The world’s largest car-maker, which has been hit hard by safety recalls in the US, focused on its hybrid strengths at the North American International Auto Show this week.

Prius V is expected to go on sale in the second half of this year in the US while Prius C and the plug-in hybrid will follow in the first half of 2012.

All three models could make it to Australia, although Toyota Australia could be reluctant to import anything that could take sales away from its locally produced Camry Hybrid, which is currently selling below forecasts.

8 center imageLeft: Toyota Prius C. Below: Toyota Prius V.

“The V is under consideration (but) we are yet to decide if or when it would come here,” said Toyota Australia spokesman Mike Breen.
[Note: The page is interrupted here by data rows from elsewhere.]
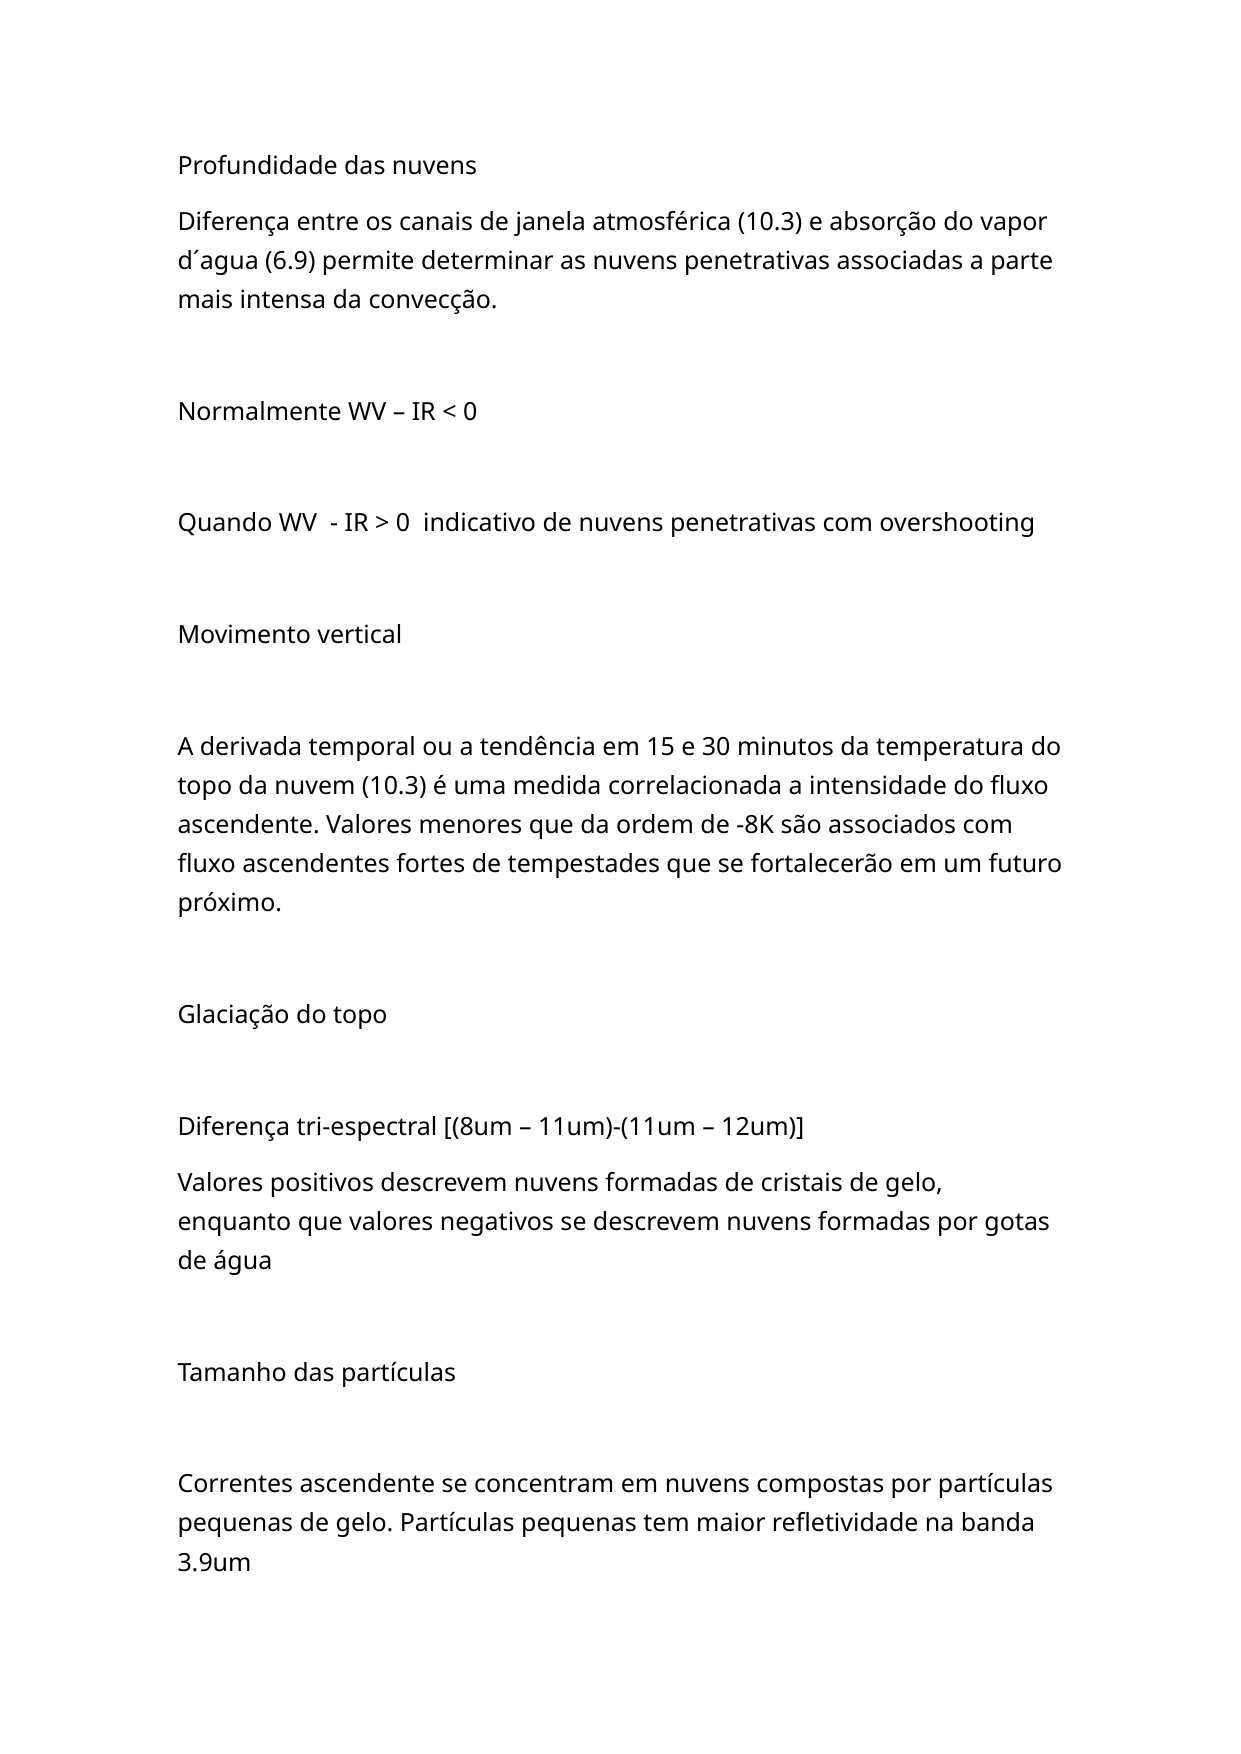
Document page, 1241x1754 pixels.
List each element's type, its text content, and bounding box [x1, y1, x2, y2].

text Valores positivos descrevem nuvens formadas de cristais de gelo, enquanto que valores negativos se descrevem nuvens formadas por gotas de água [177, 1164, 1063, 1277]
text Profundidade das nuvens [177, 148, 1063, 182]
text Diferença entre os canais de janela atmosférica (10.3) e absorção do vapor d´agua (6.9) permite determinar as nuvens penetrativas associadas a parte mais intensa da convecção. [177, 203, 1063, 316]
text Correntes ascendente se concentram em nuvens compostas por partículas pequenas de gelo. Partículas pequenas tem maior refletividade na banda 3.9um [177, 1466, 1063, 1578]
text Movimento vertical [177, 617, 1063, 651]
text Glaciação do topo [177, 997, 1063, 1031]
text Diferença tri-espectral [(8um – 11um)-(11um – 12um)] [177, 1108, 1063, 1142]
text Tamanho das partículas [177, 1354, 1063, 1388]
text Normalmente WV – IR < 0 [177, 393, 1063, 427]
text A derivada temporal ou a tendência em 15 e 30 minutos da temperatura do topo da nuvem (10.3) é uma medida correlacionada a intensidade do fluxo ascendente. Valores menores que da ordem de -8K são associados com fluxo ascendentes fortes de tempestades que se fortalecerão em um futuro próximo. [177, 728, 1063, 919]
text Quando WV - IR > 0 indicativo de nuvens penetrativas com overshooting [177, 505, 1063, 539]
The company does not need to make a decision on the Prius C any time soon as it would not be available until at least 2013 and a decision on the PHV is also unlikely to be made in the immediate future.

Toyota Australia is currently conducting a two-year trial with five plug-in Prius hybrid prototypes that ends in the middle of next year.
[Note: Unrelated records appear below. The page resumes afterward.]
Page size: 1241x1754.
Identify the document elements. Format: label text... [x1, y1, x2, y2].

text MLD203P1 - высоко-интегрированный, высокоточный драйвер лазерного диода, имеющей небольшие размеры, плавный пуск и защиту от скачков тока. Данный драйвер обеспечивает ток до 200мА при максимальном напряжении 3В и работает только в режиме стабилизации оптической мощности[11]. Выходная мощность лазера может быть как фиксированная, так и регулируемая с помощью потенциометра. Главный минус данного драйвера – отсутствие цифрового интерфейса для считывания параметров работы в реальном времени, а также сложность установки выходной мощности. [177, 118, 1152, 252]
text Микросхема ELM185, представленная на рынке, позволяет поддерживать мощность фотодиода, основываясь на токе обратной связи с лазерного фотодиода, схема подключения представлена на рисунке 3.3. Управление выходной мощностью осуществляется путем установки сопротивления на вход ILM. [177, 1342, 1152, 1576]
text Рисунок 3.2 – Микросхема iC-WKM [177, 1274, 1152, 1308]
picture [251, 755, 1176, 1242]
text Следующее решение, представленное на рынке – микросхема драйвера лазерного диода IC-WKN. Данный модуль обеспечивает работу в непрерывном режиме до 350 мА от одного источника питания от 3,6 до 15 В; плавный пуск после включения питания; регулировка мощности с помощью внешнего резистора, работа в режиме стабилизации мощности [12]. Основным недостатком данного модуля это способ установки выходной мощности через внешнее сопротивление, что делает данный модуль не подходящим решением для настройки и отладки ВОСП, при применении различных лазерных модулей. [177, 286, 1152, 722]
“We are conducting the trial, so we would be in a good position to decide when it concludes,” said Mr Breen.

The Prius PHV is Toyota’s answer to the Chevrolet Volt and similarly runs on all-electric power until the batteries are depleted and a petrol engine – expected to be the same 1.8-litre petrol engine as the regular Prius – kicks in.

While the Volt has a claimed electric-only range of up to 56km, the plug-in Prius has a claimed range of only 30km.
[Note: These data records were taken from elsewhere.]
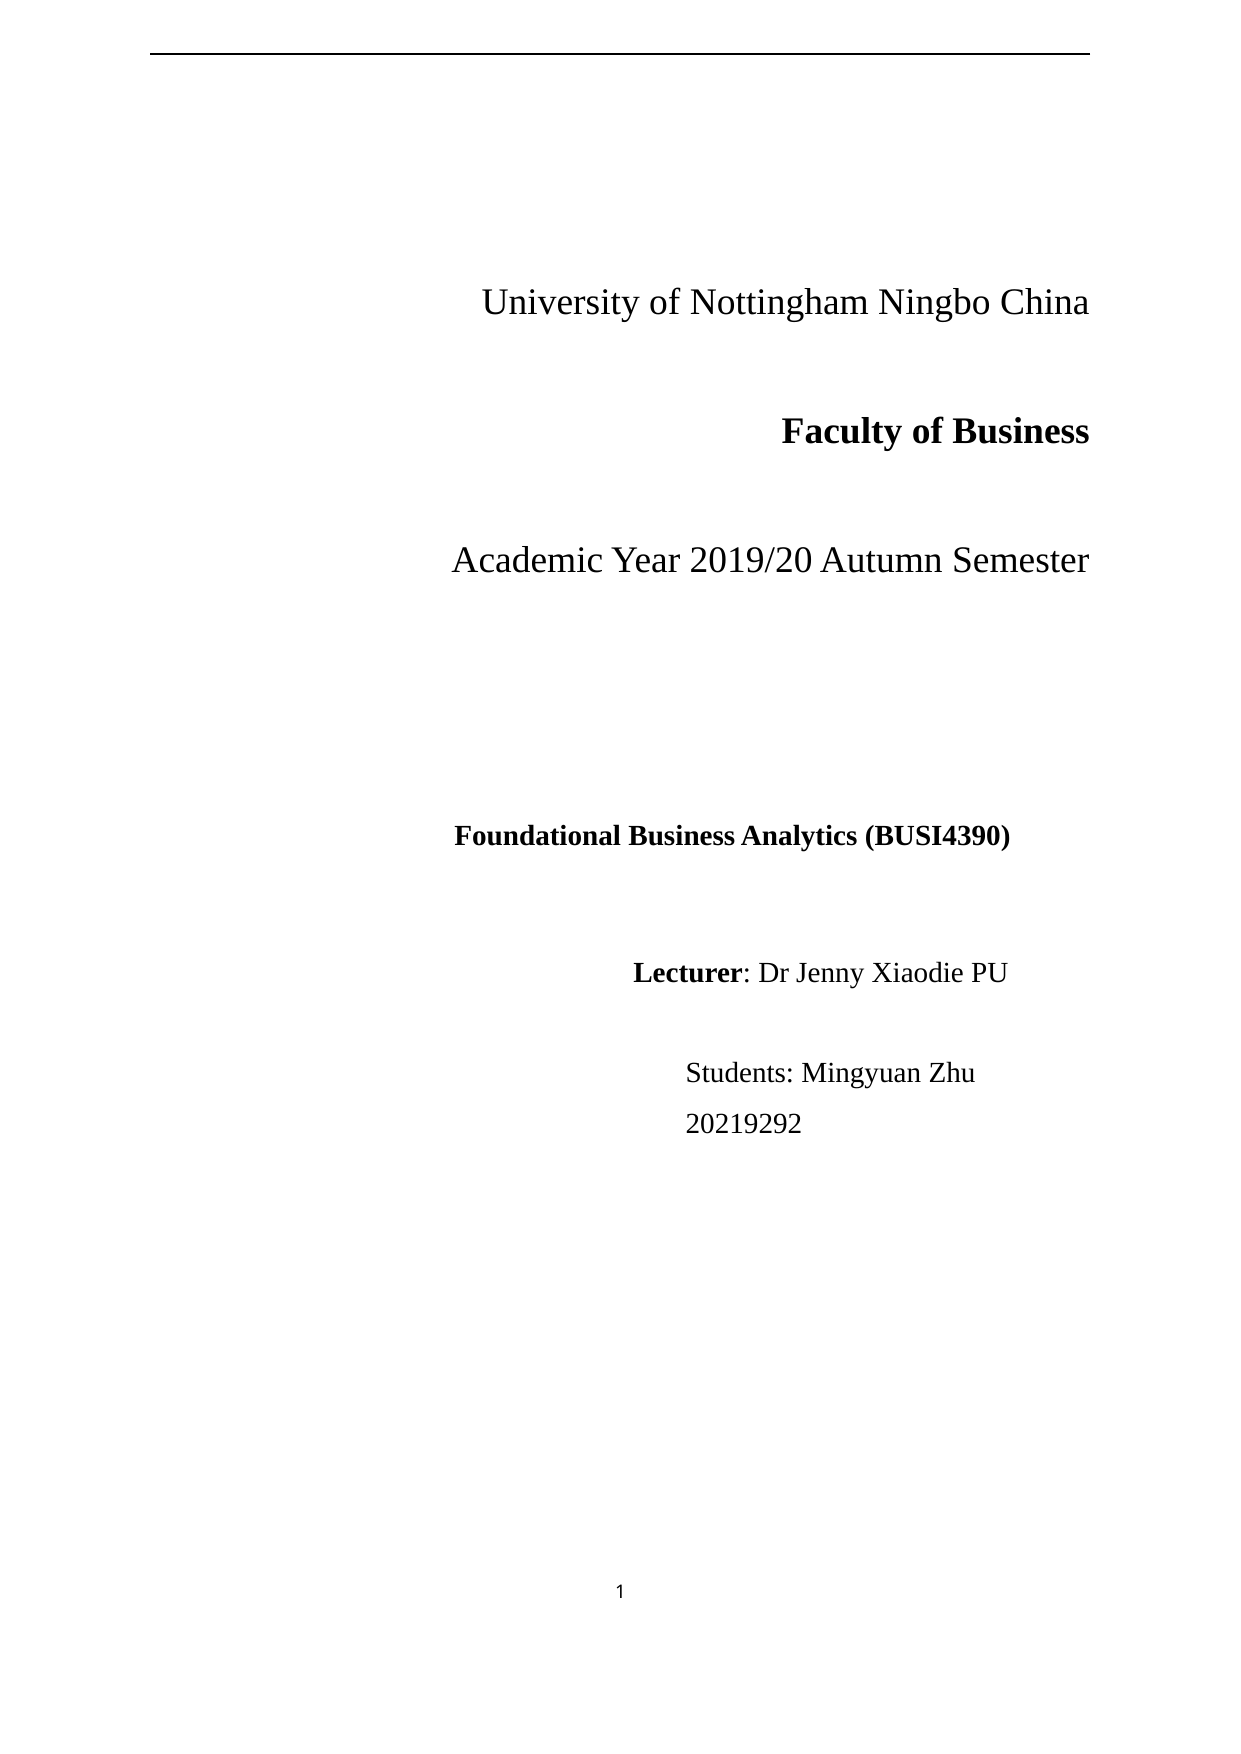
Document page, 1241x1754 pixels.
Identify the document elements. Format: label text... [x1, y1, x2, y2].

text Students: Mingyuan Zhu [685, 1055, 1090, 1089]
text Lecturer: Dr Jenny Xiaodie PU [150, 955, 1090, 988]
text 20219292 [685, 1106, 1090, 1139]
text Faculty of Business [150, 408, 1089, 452]
text Foundational Business Analytics (BUSI4390) [454, 818, 1090, 852]
text Academic Year 2019/20 Autumn Semester [150, 538, 1089, 581]
text University of Nottingham Ningbo China [150, 279, 1089, 322]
Toyota says it will be able to travel at speeds of up to 100km/h on electricity alone.

It will be the first Prius to adopt lithium-ion battery technology, which is more advanced than the current nickel metal hydride type.

In the US, the new compact battery can be fully charged in just 1.7 hours using a special 220 volt outlet and takes three hours using a regular 110 volt plug. Toyota says it can be given a short charge to extend the range at any time.

Toyota currently has 150 plug-in Prius models on trial in the US.

The Prius C was presented in Detroit as a concept car but is very much a production reality.

It is expected to challenge the Honda Insight, which recently undercut the Prius on price, although Toyota would not say if it would be cheaper than the Insight.

Toyota said the Prius C – which stands for city – would be the most fuel-efficient ‘cordless’ or non plug-in on the market and will cost less than the regular Prius.

Toyota said it is aimed at compact car buyers interested in a vehicle with superior fuel economy at an entry price, especially young couples and singles with an interest in green driving.

It is not yet clear whether it will run the same powertrain as the regular Prius or will have a smaller petrol engine, nor if it will run lithium-ion or nickel metal hydride batteries.

The Prius V – which stands for versatile – is based on the current Prius and uses the same powertrain, but has been stretched and consequently offers 50 per cent more interior space.

It has seating for five, a 60/40 folding rear seat that can slide back and forth, and a plastic panoramic sunroof with folding sunshades that is 40 per cent lighter than a glass equivalent.